How to Keep Sochi From Sucking Up Bandwidth

The Sochi Winter Olympics are officially underway, and as you may have seen, NBC will once again be providing viewers access to live streaming in a multitude of mediums. On the NBC Olympics page, computer users can enter their cable or digital television provider personal user name and password and watch live video of the events. Mobile viewers can also download the free NBC Live Extra App. The iPhone, Droid and iPad app will have live and recorded events, and on demand HD video.  And for the first time, NBC Universal will stream video on Facebook as part of a partnership deal with the social media giant.

The games run until February 23, which includes 10 business days of events.  Given the time difference, many of the events will air during normal working hours throughout the U.S.  As NBC makes it easier and easier to bring the Olympics viewing experience to the office, are network operations staff prepared for the potential bandwidth onslaught? Employees don’t always realize the impact they can have on network performance and don’t understand how watching something as exciting as the cross country skiing finals could impact their entire company.

Streaming video can be an enormous bandwidth hog and can occupy much more network resources than almost any other application. At a remote office location, even one person watching live video coverage of the Olympics can bring an entire LAN to a standstill.

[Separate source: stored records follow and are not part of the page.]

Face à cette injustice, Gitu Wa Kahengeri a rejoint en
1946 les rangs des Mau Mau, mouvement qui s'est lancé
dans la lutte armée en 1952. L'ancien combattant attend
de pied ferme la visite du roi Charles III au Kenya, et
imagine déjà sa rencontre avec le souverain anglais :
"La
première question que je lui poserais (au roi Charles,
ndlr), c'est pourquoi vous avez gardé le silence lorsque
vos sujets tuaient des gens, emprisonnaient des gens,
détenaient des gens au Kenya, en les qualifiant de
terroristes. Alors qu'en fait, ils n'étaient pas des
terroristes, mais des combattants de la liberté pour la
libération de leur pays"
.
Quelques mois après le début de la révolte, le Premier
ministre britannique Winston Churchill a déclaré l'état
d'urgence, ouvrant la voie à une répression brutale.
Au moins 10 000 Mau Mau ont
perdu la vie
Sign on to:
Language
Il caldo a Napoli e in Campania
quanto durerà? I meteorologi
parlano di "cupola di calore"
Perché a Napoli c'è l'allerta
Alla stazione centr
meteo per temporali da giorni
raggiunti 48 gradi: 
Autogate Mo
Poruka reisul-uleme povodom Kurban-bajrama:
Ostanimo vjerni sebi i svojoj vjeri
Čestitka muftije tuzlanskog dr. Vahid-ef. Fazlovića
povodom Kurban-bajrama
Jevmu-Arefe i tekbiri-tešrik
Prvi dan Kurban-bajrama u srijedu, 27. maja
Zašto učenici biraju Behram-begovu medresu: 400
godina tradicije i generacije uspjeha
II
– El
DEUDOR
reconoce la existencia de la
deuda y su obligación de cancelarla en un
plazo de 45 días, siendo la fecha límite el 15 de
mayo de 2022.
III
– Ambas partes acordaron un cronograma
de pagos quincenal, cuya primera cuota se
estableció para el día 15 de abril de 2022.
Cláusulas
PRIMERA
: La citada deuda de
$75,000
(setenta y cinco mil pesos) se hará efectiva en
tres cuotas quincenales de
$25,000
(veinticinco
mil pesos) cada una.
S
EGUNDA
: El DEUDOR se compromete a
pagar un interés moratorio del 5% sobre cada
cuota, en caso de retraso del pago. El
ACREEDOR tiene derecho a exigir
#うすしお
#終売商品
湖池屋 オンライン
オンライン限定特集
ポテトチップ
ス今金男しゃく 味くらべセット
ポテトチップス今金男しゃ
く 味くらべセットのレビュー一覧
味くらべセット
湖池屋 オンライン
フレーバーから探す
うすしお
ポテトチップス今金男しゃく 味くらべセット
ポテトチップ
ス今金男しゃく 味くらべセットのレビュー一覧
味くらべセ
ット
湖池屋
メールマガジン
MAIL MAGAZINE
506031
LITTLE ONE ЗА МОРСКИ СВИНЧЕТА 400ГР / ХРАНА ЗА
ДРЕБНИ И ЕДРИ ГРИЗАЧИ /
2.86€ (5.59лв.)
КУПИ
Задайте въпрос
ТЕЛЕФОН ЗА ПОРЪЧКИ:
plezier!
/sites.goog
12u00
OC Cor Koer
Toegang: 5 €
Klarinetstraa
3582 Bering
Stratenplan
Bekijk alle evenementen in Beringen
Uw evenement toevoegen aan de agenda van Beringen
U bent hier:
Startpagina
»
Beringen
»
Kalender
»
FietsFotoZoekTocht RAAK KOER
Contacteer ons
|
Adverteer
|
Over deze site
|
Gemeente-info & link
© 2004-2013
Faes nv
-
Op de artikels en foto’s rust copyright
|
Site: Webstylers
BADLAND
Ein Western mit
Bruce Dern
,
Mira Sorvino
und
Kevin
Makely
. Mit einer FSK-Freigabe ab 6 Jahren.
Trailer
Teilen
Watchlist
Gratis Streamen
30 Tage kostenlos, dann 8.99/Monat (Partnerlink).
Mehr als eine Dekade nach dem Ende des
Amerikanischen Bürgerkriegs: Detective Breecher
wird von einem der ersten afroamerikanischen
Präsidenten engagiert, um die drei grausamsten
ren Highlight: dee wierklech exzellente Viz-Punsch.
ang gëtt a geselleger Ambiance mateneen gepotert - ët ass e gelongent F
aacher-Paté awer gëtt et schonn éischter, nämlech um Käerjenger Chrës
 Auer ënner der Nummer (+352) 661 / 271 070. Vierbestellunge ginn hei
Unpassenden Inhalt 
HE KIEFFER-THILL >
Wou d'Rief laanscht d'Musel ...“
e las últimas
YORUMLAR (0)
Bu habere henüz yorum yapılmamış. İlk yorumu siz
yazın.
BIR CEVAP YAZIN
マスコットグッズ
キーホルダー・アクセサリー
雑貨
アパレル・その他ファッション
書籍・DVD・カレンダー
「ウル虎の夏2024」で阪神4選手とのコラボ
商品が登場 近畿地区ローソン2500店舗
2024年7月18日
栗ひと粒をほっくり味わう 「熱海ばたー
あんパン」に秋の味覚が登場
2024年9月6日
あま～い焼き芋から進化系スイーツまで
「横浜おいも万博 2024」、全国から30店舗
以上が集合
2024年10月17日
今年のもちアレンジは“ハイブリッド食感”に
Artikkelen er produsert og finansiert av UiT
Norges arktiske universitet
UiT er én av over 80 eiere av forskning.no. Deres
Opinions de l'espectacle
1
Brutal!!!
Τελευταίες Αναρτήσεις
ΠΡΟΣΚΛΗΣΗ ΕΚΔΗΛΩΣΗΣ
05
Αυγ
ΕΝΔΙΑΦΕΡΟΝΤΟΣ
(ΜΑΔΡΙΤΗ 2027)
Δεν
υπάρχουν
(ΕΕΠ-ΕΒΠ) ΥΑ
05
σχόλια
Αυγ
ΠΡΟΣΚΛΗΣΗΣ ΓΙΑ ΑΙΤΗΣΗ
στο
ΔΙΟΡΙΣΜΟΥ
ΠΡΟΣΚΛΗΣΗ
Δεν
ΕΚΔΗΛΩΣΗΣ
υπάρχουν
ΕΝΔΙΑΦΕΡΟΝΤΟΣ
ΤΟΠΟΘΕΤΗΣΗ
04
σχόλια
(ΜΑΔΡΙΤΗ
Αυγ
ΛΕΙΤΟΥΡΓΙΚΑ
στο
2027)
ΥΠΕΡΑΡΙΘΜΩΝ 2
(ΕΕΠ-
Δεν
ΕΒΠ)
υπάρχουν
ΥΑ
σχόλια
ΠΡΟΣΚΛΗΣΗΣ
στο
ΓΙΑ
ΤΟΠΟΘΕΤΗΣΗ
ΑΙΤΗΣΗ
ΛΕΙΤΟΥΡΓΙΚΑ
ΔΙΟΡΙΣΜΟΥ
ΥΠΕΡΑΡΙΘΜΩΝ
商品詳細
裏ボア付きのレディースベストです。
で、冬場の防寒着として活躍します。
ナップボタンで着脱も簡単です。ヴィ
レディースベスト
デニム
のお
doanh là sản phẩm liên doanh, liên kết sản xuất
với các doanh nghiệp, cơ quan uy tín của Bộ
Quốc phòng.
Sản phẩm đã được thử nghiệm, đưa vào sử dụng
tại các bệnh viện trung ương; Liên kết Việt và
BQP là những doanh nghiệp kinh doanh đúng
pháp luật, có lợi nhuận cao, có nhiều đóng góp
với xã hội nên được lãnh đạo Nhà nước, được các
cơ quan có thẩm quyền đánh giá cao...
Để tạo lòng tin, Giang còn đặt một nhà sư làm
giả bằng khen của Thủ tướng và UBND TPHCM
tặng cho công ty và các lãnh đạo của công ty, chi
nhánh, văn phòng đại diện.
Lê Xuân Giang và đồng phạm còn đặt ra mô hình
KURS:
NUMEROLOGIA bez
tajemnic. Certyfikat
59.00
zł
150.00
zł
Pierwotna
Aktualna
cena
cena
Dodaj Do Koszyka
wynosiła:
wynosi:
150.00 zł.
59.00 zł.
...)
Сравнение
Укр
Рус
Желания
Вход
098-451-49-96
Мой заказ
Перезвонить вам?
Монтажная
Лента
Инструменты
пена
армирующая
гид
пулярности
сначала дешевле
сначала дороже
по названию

And it doesn’t take more than a handful of viewers at large sites to slow the network to a point where customers have difficulty accessing the company’s Web site or the quality of Internet-based telecommunications tools (like Skype) degrades.

This problem has only been exacerbated by the influx of personal mobile devices into the enterprise, all of which are sucking up bandwidth from the corporate wireless network, which is generally more bandwidth constricted than the fixed-line Ethernet network.

The only way to analyze this traffic and be able to reroute it or add more capacity is to have full visibility into the network.  There are a couple of “best practices” that make performance of this task more likely to result in a successful outcome.  These include:

  • Baseline your networks BEFORE you need to start “allocating” bandwidth.  If you know what your normal network needs are, you are in a better position to set Quality of Service (QoS) policies to guarantee bandwidth for your mission-critical applications.  Most importantly, don’t be satisfied with simply knowing the “average” bandwidth required – look across a several-day baseline to see usage by hour, and pay close attention to if/when you have microburst activity (applications causing his will most likely be the ones impacted first if your network becomes saturated).
  • Since it is likely that most “non-business web browsing” will happen on Bring your Own Devices (BYODs), which are nearly universally wireless, think about isolating your wireless network from your mission- critical network, and consider putting limits on the outside bandwidth served to that network.
  • Monitor your network closely, and look for signs of issues proactively.  High-resolution network visibility tools are critical to ensuring you will see problems before they impact your enterprise.
  • Assume you will run into issues, and plan what your options are when they occur.  If your playbook has already thought-out and documented options to deal with issues, it is far more likely that you can mitigate issues quickly.